Ryan Martin assembles a detector unit in the glove box of the MAJORANA DEMONSTRATOR assembly room. Inset is the low-mass front-end board with electronics mounted on a copper leaf spring.

On Dec. 6, working nearly a mile underground in the cleanest space in South Dakota, Ryan Martin of Berkeley Lab’s Nuclear Science Division (NSD) assembled the first of 70 detector units for the MAJORANA DEMONSTRATOR experiment.
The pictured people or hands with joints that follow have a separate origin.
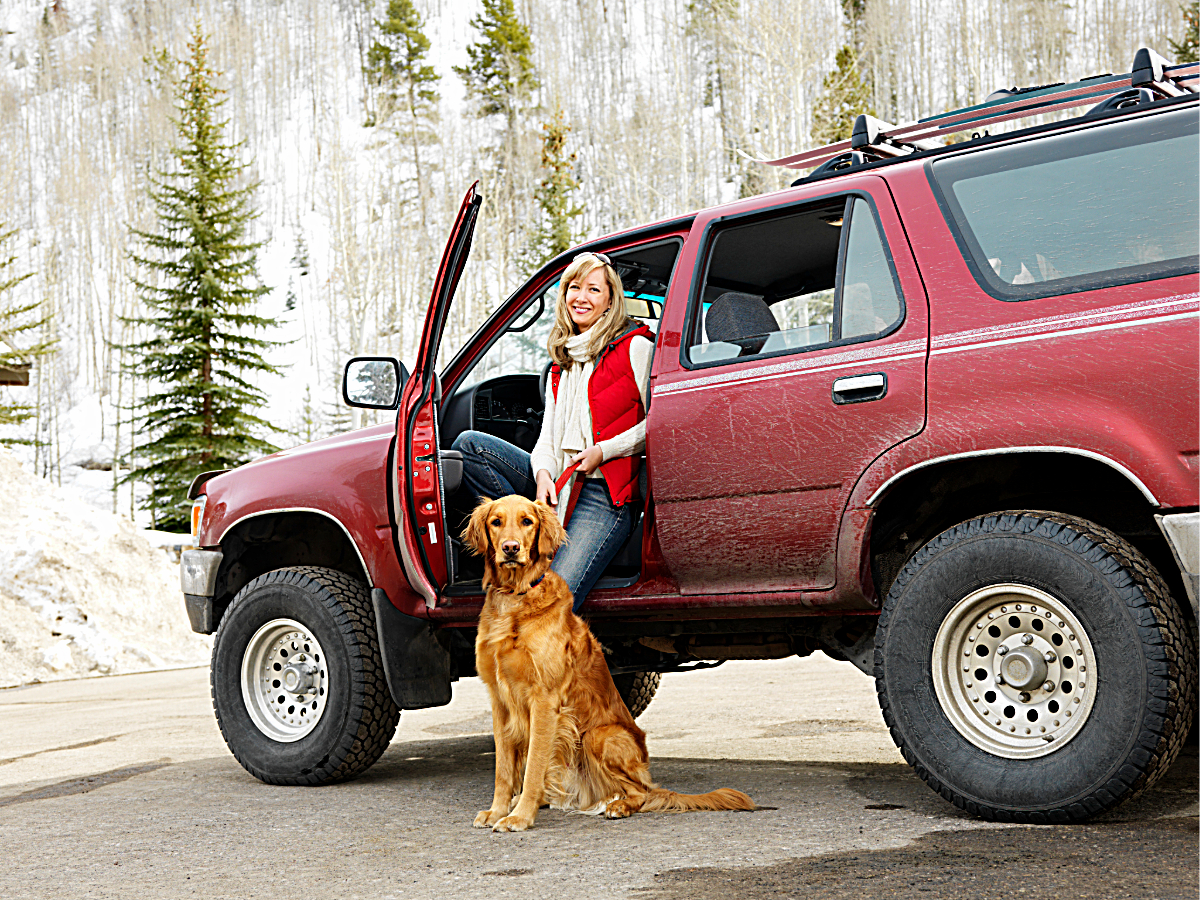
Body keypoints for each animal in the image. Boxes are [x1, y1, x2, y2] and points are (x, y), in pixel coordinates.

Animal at [463, 496, 753, 835]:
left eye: (527, 521)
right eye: (496, 522)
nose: (510, 548)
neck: (515, 599)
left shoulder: (544, 700)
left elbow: (533, 766)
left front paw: (520, 816)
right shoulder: (499, 700)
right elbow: (504, 769)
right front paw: (497, 811)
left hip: (598, 736)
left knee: (642, 792)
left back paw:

Each unit consists of a polished slice of pure germanium crystal the size of a hockey puck, attached to an electronics board on a wafer-thin disk of fused silica.

MAJORANA DEMONSTRATOR, now under construction in the ultraclean facilities of the Davis Campus on the 4,850-foot level of the Sanford Underground Research Facility (Sanford Lab), will look for the as-yet-unseen phenomenon of neutrinoless double-beta decay. The MAJORANA Collaboration is comprised of more than 100 researchers from the U.S., Canada, Russia, and Japan, and the leader of the collaboration’s detector group is Berkeley Lab’s Alan Poon.

Martin took about two and a half hours to assemble the first detector. Although he’d practiced the task many times back at the Lab, he’d never assembled a detector unit while wearing four pairs of protective gloves. The MAJORANA DEMONSTRATOR requires protection from all possible sources of radiation, so it’s underground to shield it from cosmic radiation. And because the surrounding rock is also a source of radiation, the germanium detectors will be placed in cryostats made of ultra-pure copper that, in turn, will be inside a copper shield, inside a lead igloo.

But the detectors have to be protected from radiation during assembly as well – including radioactive sources like machinery, specks of dust, and people. Everyone working in the assembly room wears hooded Tyvek coveralls and two pairs of nitrile gloves. The units are assembled inside a nitrogen-filled glove box inside the clean room, which was commissioned with Martin’s assistance as well as that of Berkeley Lab’s Yuen-dat Chan and Susanne Mertens. Once he inserts his already-double-gloved hands into the glove box gloves, Martin dons a fourth pair of gloves positioned inside the box.

Then the delicate work begins. Each germanium crystal must be precisely con­nected to a fused silica low-mass front-end board (LMFE) carrying the electronic circuits that relay signals of nuclear decay, a design developed at Berkeley Lab, with cables and electronics components prepared by Nicolas Abgrall and Paul Barton of NSD and Harold Yaver of Engineering. The LMFE is mounted on a copper leaf spring, and a pin makes the connection with the germanium.

The first detectors are prototypes made from natural germanium, used to test the experiment. The actual experiment will use germanium highly enriched in the scarce isotope 76Ge, one of the few isotopes capable of rare double-beta decay and even rarer (presuming it exists) neutrinoless double-beta decay.

Germanium is ideal for signaling nuclear decays cleanly, so MAJORANAs detectors will signal any such decay as soon as it happens. The first two enriched detectors have been completed by ORTEC, a contractor in Tennessee. Enriched germanium will begin arriving at the Sanford Lab early next year.